* _Aufgabe 1_
Geben Sie aus der Auflistung die Zeilen von der Zeile mit „catalogue / barcode: US 27551“ bis zur Zeile mit „collector number: 7107“ unverändert wieder, beide Zeilen eingeschlossen.

* _Quellenauszug_
# Lüfter "umdrehen?"



## rackcity (7. Januar 2014)

*Lüfter "umdrehen?"*

hi,

habe momentan 4 lüfter verbaut. 2x 140mm oben und 2x 120 mm an der front.

diese ziehen alle die luft raus. d.h keine frischluft kommt rein. Frage: kann ich die 2 frontlüfter bei betrieb mit dem finger einfach stoppen und umdrehen? sodass sie dann in die andere richtung Blasen? oder geht das nicht?

Frage 2 ist, wenn ich was spiele und meine temps leicht hoch gehen, kommt so ein geruch in den raum.. wie soll man sagen. so eine warme luft mit einem komischen geruch.. als wenn man z.b an der graka schnüffelt nachdem man gezockt hat. so ein warmer geruch eben mit einer note von pc teilen.^^ kannst nicht genauer schildern

hoffe, ihr könnt mir helfen 

gruß


----------



## Dr Bakterius (7. Januar 2014)

* _Zu bearbeitendes Material_
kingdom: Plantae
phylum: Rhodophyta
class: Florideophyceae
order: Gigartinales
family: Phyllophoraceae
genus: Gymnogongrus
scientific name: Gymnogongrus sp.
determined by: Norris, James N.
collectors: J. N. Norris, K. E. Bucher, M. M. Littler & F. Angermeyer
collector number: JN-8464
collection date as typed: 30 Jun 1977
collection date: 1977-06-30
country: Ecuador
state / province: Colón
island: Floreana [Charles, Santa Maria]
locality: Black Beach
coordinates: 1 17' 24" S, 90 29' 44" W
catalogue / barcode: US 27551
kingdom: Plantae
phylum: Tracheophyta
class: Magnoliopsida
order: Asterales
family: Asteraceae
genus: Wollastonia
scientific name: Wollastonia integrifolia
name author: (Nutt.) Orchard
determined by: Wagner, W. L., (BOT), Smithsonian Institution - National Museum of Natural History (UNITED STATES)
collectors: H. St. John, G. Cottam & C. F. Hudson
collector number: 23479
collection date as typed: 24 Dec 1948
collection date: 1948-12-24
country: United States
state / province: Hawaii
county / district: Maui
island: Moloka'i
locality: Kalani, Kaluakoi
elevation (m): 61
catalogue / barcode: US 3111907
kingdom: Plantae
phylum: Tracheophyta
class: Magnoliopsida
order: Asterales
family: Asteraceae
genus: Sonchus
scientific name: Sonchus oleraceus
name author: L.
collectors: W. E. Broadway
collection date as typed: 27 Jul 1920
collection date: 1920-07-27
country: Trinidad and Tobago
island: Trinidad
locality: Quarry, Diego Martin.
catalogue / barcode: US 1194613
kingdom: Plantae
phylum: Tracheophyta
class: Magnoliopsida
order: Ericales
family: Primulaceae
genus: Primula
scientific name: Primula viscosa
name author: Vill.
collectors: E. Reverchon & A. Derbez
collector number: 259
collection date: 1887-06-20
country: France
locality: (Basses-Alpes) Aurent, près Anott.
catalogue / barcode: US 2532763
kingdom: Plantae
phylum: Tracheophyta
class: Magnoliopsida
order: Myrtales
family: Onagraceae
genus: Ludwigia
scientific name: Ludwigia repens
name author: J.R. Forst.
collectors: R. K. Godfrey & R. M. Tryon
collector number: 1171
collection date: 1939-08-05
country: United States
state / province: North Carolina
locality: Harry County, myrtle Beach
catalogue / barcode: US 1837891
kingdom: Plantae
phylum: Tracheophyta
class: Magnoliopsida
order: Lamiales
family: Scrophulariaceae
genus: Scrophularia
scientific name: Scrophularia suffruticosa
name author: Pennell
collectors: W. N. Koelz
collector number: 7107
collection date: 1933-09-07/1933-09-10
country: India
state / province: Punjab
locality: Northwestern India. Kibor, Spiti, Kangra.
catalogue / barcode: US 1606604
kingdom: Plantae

* _Aufgabe 2_
Wie viele Lüfter sind laut dem Forenbeitrag zum Umdrehen der Lüfter momentan verbaut, und wo sitzen sie?

* _Richtige Antwort 1_
catalogue / barcode: US 27551
kingdom: Plantae
phylum: Tracheophyta
class: Magnoliopsida
order: Asterales
family: Asteraceae
genus: Wollastonia
scientific name: Wollastonia integrifolia
name author: (Nutt.) Orchard
determined by: Wagner, W. L., (BOT), Smithsonian Institution - National Museum of Natural History (UNITED STATES)
collectors: H. St. John, G. Cottam & C. F. Hudson
collector number: 23479
collection date as typed: 24 Dec 1948
collection date: 1948-12-24
country: United States
state / province: Hawaii
county / district: Maui
island: Moloka'i
locality: Kalani, Kaluakoi
elevation (m): 61
catalogue / barcode: US 3111907
kingdom: Plantae
phylum: Tracheophyta
class: Magnoliopsida
order: Asterales
family: Asteraceae
genus: Sonchus
scientific name: Sonchus oleraceus
name author: L.
collectors: W. E. Broadway
collection date as typed: 27 Jul 1920
collection date: 1920-07-27
country: Trinidad and Tobago
island: Trinidad
locality: Quarry, Diego Martin.
catalogue / barcode: US 1194613
kingdom: Plantae
phylum: Tracheophyta
class: Magnoliopsida
order: Ericales
family: Primulaceae
genus: Primula
scientific name: Primula viscosa
name author: Vill.
collectors: E. Reverchon & A. Derbez
collector number: 259
collection date: 1887-06-20
country: France
locality: (Basses-Alpes) Aurent, près Anott.
catalogue / barcode: US 2532763
kingdom: Plantae
phylum: Tracheophyta
class: Magnoliopsida
order: Myrtales
family: Onagraceae
genus: Ludwigia
scientific name: Ludwigia repens
name author: J.R. Forst.
collectors: R. K. Godfrey & R. M. Tryon
collector number: 1171
collection date: 1939-08-05
country: United States
state / province: North Carolina
locality: Harry County, myrtle Beach
catalogue / barcode: US 1837891
kingdom: Plantae
phylum: Tracheophyta
class: Magnoliopsida
order: Lamiales
family: Scrophulariaceae
genus: Scrophularia
scientific name: Scrophularia suffruticosa
name author: Pennell
collectors: W. N. Koelz
collector number: 7107

* _Richtige Antwort 2_
Vier Lüfter: zwei 140-mm-Lüfter oben und zwei 120-mm-Lüfter an der Front.